The number of points with integral coordinates that lie in the interior of the region common to the circle $${x^2} + {y^2} = 16$$   and the parabola $${y^2} = 4x$$  is :

Solution :
$$\left( {\lambda ,\,\mu } \right)$$  is interior to both the curves if $${\lambda ^2} + {\mu ^2} - 16 < 0$$    and $${\mu ^2} - 4\lambda < 0$$
Now, $${\mu ^2} - 4\lambda < 0\,\,\,\, \Rightarrow \lambda > {\left( {\frac{\mu }{2}} \right)^2}$$
Hence, if $$\mu = 0,\,\lambda = 1,\,2,\,3,\,.....;$$     if $$\mu = 1,\,\lambda = 1,\,2,\,3,\,.....;$$     if $$\mu = 2,\,\lambda = 2,\,3,\,.....;$$     if $$\mu = 3,\,\lambda = 3,\,4\,.....;$$
Also $${\lambda ^2} + {m^2} - 16 < 0\,\,\,\,\, \Rightarrow {\lambda ^2} < 16 - {\mu ^2}$$
Hence, if $$\mu = 0,\,\lambda = 1,\,2,\,3\,;$$    if $$\mu = 1,\,\lambda = 1,\,2,\,3\,;$$    if $$\mu = 2,\,\lambda = 2,\,3\,;$$    if $$\mu = 3,\,\lambda $$  has no integral value.

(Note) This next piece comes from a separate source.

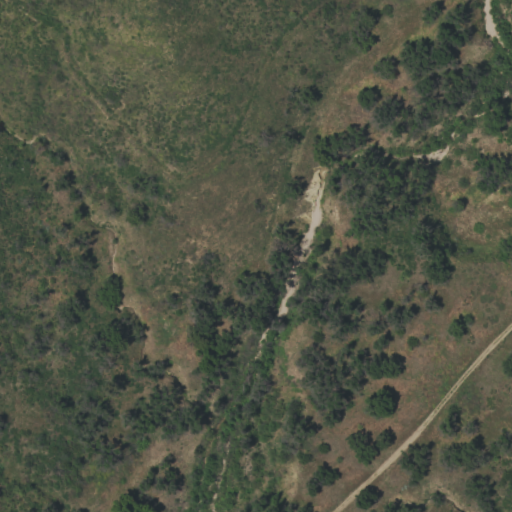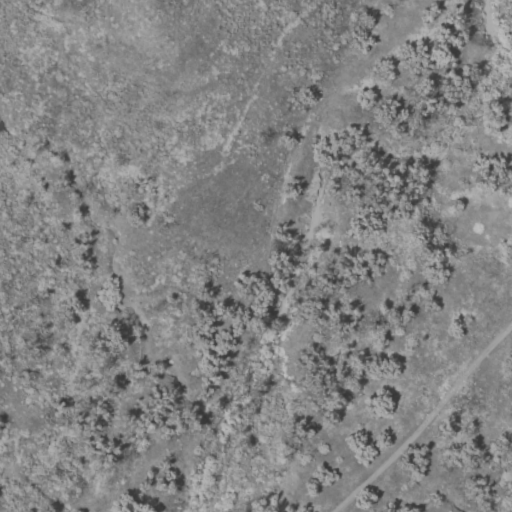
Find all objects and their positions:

$$\therefore \,\,\left( {1,\,0} \right),\,\left( {2,\,0} \right),\,\left( {3,\,0} \right),\,\left( {1,\,1} \right),\,\left( {2,\,1} \right),\,\left( {3,\,1} \right),\,\left( {2,\,2} \right),\,\left( {3,\,2} \right)$$           are the possible points.